Total Recall follows the story of Douglas Quaid, a construction worker who has dreams about Mars. He wants to take a vacation there but cannot afford it. So he goes to get a fake memory implant of a “perfect vacation” at Rekall, a futuristic business specializing in such implants. While there, Rekall uncovers some repressed memories of his time as a spy on Mars. This leads him to actually go to Mars to uncover the identity of the people who destroyed his mind.
Or does it? Like Blade Runner, Total Recall is a film that has sparked endless debate about whether or not the events in the film actually take place and are not just the result of some intense hallucination by Quaid. The evidence is there for both. Characters in the film first appear on advertisements on bus stations only to appear in the flesh later. Subtle hints about the nature of Quaid’s supposed vacation. The length of time he spends on Mars is the same length he paid for in the memory. It is a film that requires the viewer to actually pay attention. At the very least they will receive an opportunity to see Arnold Schwarzenegger try to act.
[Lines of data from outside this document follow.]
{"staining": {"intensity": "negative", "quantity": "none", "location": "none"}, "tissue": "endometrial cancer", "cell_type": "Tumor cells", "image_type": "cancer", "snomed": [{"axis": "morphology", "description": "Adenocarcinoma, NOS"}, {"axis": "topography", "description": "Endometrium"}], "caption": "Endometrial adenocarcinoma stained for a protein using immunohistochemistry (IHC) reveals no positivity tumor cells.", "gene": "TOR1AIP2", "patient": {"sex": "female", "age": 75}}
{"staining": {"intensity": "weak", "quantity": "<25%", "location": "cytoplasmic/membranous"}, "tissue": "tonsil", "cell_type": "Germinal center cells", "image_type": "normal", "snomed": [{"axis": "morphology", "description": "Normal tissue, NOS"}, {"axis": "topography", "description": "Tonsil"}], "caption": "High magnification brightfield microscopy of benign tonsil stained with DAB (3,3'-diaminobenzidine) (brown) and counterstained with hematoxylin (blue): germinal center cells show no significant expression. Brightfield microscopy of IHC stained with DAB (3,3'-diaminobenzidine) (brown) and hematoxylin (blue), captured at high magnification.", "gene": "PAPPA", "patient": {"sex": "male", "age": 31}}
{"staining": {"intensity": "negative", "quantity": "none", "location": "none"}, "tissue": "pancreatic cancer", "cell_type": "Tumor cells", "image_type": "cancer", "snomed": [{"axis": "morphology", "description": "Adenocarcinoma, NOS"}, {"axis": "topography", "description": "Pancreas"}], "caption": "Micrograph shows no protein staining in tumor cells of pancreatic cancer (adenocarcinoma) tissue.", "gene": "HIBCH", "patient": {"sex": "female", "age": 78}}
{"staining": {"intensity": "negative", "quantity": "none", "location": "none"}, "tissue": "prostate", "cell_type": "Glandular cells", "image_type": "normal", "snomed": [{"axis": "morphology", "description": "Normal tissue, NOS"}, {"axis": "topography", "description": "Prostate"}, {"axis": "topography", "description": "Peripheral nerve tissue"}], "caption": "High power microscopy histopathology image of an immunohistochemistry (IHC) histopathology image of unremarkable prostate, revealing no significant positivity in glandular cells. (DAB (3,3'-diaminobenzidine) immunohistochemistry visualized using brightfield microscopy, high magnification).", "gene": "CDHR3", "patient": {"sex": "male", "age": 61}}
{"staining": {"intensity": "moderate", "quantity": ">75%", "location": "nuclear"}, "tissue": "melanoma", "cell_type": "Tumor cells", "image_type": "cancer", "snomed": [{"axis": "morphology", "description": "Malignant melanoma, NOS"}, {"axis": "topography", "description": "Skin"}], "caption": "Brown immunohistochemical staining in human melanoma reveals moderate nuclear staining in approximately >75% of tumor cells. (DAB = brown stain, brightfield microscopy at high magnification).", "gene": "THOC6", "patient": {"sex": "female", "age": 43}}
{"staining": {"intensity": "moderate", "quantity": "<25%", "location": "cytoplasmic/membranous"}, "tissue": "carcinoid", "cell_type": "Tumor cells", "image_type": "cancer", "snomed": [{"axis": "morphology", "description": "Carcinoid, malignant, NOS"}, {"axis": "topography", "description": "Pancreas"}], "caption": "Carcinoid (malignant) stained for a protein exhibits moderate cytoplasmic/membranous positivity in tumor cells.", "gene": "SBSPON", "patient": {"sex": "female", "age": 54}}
Yes, that is the other main aspect of the film. Many would dismiss the film as another testosterone filled action romp due to the presence of Arnold. Yet I will say he does the best he can possibly do. He doesn’t act like a hulking superman. He actually acts like a scared individual who is in mortal danger from the enemies chasing him. It was almost a complete turnaround of what he had been doing in the past.
But I must say, try as he might, Schwarzenegger did not really fit the character. We are still looking at the action superstar and not Quaid. According to IMDB, Christopher Reeves had been offered the role but had turned it down. I don’t know why. He would have been perfect for the role. He had made his career by playing the ultimate superhero under the guise of a completely inadequate man. That is exactly what a Phillip K. Dick character should be. The character should be normal, the character should be someone who could be found everywhere. Either way, it should not be Schwarzenegger.
This is still a minor complaint. I still found myself believing Schwarzenegger’s performance. Maybe that’s why this film is one of the better blockbusters. It took a one dimensional actor and pushed him to his limit. And this isn’t even a James Cameron film.
I must also say that I never found the violence in this film to be to over the top. Well, it was, but that was the point. It approached the level of a comic book rather than a snuff film. But so what? Phillip K. Dick was, at his heart, a pulp science fiction writer. That’s the sort of tone that anyone adapting his work should strive for. Even if it is scientifically implausible (the main villain’s fate, while visually striking, is laughably inaccurate) it still works for the universe that the film has created. Say what you will about Paul Verhoeven, he creates self contained universes that never, ever contradict themselves. For the entire length of the film, the viewers believe in them. Except Showgirls, which was camp because the self contained logic Verhoeven tried to create still could not apply. When he succeeded though, he succeeded beyond what was ever required of him.
Total Recall is the sort of film Hollywood should be making more of. So, of course, this is the sort of film they stubbornly refuse to make.